I was kind of in the opposite boat. I put in a lot of work during the pre-clinical years trying to really understand everything (PhD mindset) in depth and I started dedicated at a 250. So dedicated was a whole lot of review and refreshing but I found that I hadn't really forgotten about anything. Maybe obscure things like Behcet's but not really anything for which I already understood the pathogenesis. If Step was P/F, I would have exactly the same amount of knowledge I started dedicated with. I think what you're getting at is that for some/many students, Step 1 forces you to review the material all at once. But I would argue that continuous, longitudinal learning is something that you need for long-term success (and success on Step 1). If you don't motivate yourself to learn and review now unless there's a huge exam, what are you going to do when your boards are every 10 years?

Depends on what you mean by "low Step score." And at least under the current system you have another chance to prove yourself and balance out the first exam. If it were P/F then you would have even less opportunity, and If it were P/F and you go to a low tier school you wouldn't even really get a chance at all.

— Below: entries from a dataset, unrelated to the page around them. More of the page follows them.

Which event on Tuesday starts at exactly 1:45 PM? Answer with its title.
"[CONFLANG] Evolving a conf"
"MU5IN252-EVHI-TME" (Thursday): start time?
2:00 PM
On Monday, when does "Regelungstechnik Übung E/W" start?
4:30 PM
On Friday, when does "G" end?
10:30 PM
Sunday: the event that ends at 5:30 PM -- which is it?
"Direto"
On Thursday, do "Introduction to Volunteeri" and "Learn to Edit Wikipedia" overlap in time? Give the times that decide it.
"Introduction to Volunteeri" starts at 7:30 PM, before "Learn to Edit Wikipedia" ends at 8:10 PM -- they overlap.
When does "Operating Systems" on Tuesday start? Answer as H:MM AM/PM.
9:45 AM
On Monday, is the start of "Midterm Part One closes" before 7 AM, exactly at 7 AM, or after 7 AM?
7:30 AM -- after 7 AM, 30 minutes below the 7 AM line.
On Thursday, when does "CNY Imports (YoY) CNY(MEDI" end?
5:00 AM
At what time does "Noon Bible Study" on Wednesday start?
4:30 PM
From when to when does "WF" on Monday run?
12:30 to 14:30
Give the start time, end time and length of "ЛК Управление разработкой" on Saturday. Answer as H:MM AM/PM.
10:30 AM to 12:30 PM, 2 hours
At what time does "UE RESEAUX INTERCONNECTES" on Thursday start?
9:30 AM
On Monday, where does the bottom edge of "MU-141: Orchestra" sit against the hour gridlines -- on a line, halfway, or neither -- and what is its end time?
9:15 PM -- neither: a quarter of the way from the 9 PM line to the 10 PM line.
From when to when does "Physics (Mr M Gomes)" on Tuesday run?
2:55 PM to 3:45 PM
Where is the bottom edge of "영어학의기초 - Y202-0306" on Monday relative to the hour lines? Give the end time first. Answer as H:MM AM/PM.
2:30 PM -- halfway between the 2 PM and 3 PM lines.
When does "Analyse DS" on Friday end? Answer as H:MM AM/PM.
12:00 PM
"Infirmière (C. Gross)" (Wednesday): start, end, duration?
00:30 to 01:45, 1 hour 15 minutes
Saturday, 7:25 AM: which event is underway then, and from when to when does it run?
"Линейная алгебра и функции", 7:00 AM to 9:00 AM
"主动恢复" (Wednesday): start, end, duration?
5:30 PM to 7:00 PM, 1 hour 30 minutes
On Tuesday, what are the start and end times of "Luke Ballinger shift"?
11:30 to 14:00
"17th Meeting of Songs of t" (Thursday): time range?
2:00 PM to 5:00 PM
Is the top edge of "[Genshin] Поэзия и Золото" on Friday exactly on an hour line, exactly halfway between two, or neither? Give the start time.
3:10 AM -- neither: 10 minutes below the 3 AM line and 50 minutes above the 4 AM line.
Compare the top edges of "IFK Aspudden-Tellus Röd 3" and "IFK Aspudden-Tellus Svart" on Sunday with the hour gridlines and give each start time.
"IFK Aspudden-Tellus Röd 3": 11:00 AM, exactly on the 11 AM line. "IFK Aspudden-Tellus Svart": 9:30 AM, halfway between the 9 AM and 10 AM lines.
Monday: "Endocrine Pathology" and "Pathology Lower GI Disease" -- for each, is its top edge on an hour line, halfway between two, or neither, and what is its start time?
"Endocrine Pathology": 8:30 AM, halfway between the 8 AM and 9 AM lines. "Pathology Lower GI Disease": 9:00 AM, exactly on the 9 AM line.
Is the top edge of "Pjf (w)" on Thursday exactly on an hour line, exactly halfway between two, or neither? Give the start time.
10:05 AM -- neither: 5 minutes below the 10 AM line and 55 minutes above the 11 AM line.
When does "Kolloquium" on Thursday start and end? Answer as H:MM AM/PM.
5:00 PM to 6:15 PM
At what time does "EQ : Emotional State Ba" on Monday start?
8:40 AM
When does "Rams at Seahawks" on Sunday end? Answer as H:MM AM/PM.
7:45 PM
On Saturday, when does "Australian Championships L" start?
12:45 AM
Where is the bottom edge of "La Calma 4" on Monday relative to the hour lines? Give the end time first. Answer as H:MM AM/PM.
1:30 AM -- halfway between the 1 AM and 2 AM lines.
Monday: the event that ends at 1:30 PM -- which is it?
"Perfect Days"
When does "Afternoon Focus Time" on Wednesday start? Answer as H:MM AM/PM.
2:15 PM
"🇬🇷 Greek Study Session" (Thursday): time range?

I have yet to see a good reason for changing it to P/F.

Any low Step 1 score. It's a spectrum. If you're applying Derm and your Step score is 228, it's an uphill battle. Step 2 isn't going to erase that. If your Step 1 score is low, I think more important ways to balance that out is to choose your away rotations wisely because those places are going to be your best shots at matching. In other words, you come to rely more on the subjective aspects of the process, i.e. performance on aways, calls from your program, etc.
 
But I would argue that continuous, longitudinal learning is something that you need for long-term success (and success on Step 1). If you don't motivate yourself to learn and review now unless there's a huge exam, what are you going to do when your boards are every 10 years?

Where did I ever say one shouldn't be reviewing during pre-clinicals? I literally said I did that, and most people do. I'm still not getting the point that you're getting at and how it relates to the current discussion.
Any low Step 1 score. It's a spectrum. If you're applying Derm and your Step score is 228, it's an uphill battle. Step 2 isn't going to erase that. If your Step 1 score is low, I think more important ways to balance that out is to choose your away rotations wisely because those places are going to be your best shots at matching. In other words, you come to rely more on the subjective aspects of the process, i.e. performance on aways, calls from your program, etc.

Again, still not sure what the point is with this. I didn't say anything different, except that in the current model you at least have more than one opportunity to try and balance out a lower Step 1.
 
Where did I ever say one shouldn't be reviewing during pre-clinicals? I literally said I did that, and most people do. I'm still not getting the point that you're getting at and how it relates to the current discussion.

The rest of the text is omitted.